そこから、ビジネス側がチームの勝利に対して自責になったんです。声を上げた本人は内心戸惑いがあったみたいですが、”一度口に出してみよう”ということで、勇気を出して話してくれたんです」

一人の勇気からチームを一つにした「勝ち切る覚悟」(球団公式Xより)

スローガンについてはビジネス側とチーム側が一つになって考案し、チーム側の担当者がしっかりと選手たちとコミュニケーションを重ねた。最終的にはキャプテンの牧秀悟が「勝ち切る覚悟」に決めて完成した。

「組織は自然とまとまるんです。与えられたものではなくて、自分たちでつくったものだから。

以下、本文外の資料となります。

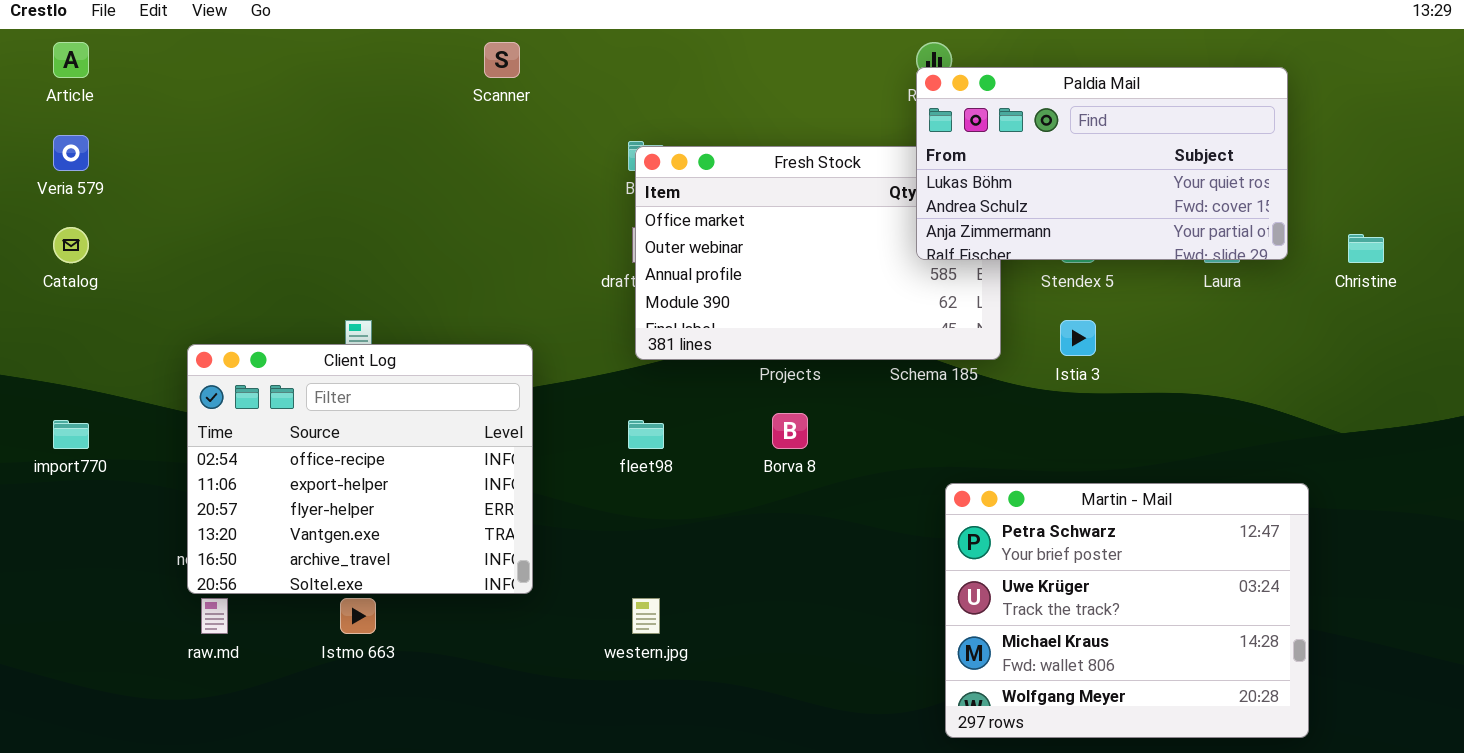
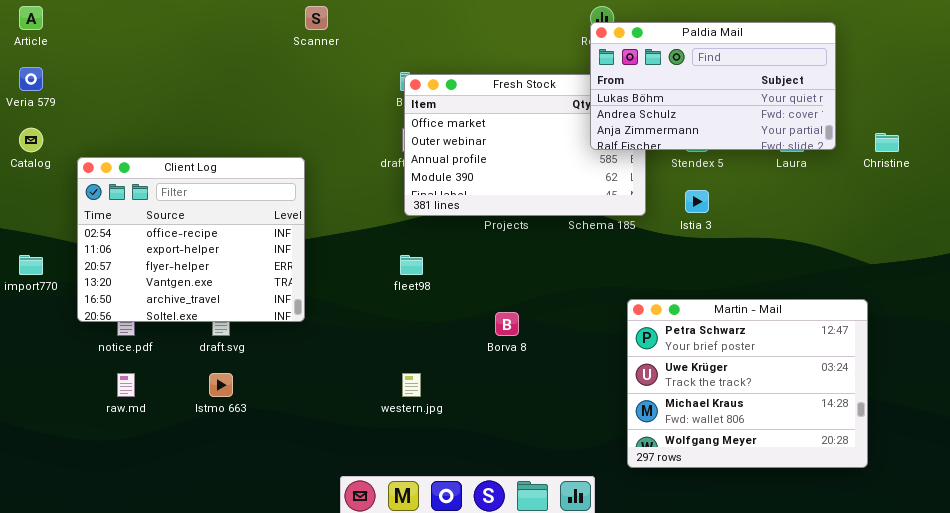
Client Log: [187,344,533,594] -> [77,157,305,322], moved
Borva 8: [772,413,808,449] -> [495,312,519,336], moved
Martin - Mail: [945,483,1309,738] -> [627,299,868,468], moved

ビジネス側とチーム側が一つになった。結果、それが力になって日本一に繋がったんです」

日本一が必然だった根拠が明らかになった

組織を変えるには一人の勇気がきっかけになったのはこれだけではないと、川尻氏は語った。もうひとつエピソードを紹介した。

「一日の始まりと終わりに選手や首脳陣・スタッフが必ず全員集まって、メディテーション(瞑想)とチャッティングをしています。始めたのは昨年5月だったのですが、それをチームの一軍運営のトップである吉川が提案したんです」

当初は違和感も一部で持たれたという取り組みだったが、導入してから継続することでそれがルーティーンへとなった。シーズンを終えての秋季練習や新人合同自主トレでも自然に行われている。

「これも勇気を持った一歩からスタートした施策です。8月頃からは違和感を持つ声もなくなっていましたし、今はそれが”当たり前に”なっています。

ここで伝えたいのは、組織の大きな変化って誰かの勇気ある一歩からスタートします。その一歩を支えるのが組織なんです。

我々は5年の歳月をかけて継続してきたことによって、今ここにいますし、日本一になることができた。なのでこの結果は必然だと全員が思っています」

自己進化型組織を実現する方程式とは?

続いては”進化”について紐解いていく。川尻氏は自己進化型における考え方のベースとして、「多様性」×「選択圧」が高く保たれていることだと説いた。

ここでの多様性とは、年齢や性別という意味ではなく「異なる価値観や考え方がより多く存在すること」である。また、選択圧とは「進化しなければいけない状態を生む」こと。

この二つを高めていくことで、組織が進化する方向へ自然に向かっていくという考えに基づいている。

「自己進化型組織の肝というのは、いかに多様な人たちを1つの方向性に向けられるかです。多くの場合は、それを認識してても方向性の統一を図れなくなってしまいがちです」

ここで川尻氏は、多様な価値観を一つの方向性に導くために行っていることを述べた。

「意思決定の仕組みにあります。多様なインプットから一つの意思決定でどう作っていくかです。必ず一人で行わなければいけないのがポイントです」

受講者も質問を重ねながら真剣に聞き入った

さらにカギとなることについては「みんなの意見をまとめない」ことだと説いた。その根拠を交えながら以下のように続けた。

「全員の意見をまとめたり取り入れようとしてしまうと、60点・70点のものしかできないです。でも意思決定者を一人に絞ることで、その人の考える100点が担保される。

さらに多様な意見が出てくることで、新たな発見が加わるので意思決定者が自分を超える。要するにチームとして自分を超えていく仕組みになります。

そして、意思決定者以外のメンバーも自分の価値観に沿った意見をちゃんと出して参加しているので、前向きな納得を持って物事を進めることができるんです」

この他にも自己進化型組織の構築について様々な考えを伝えた川尻氏。ベイスターズでは5年近くの時間をかけて浸透させ、”組織で勝つ”ことを実現させた。

「日本のトップスポーツとも言えるプロ野球の一球団が、このような取り組みで日本一という結果を出したというのは、社会的なインパクトがすごくあると思います。

我々は自分たちの組織だけではなく、スポーツ界さらには日本をより良くできる可能性があることを感じているのです」

今季は「横浜奪首」のスローガンを掲げたベイスターズ。一つになった組織で戦い、昨季以上の結果を出そうとしている。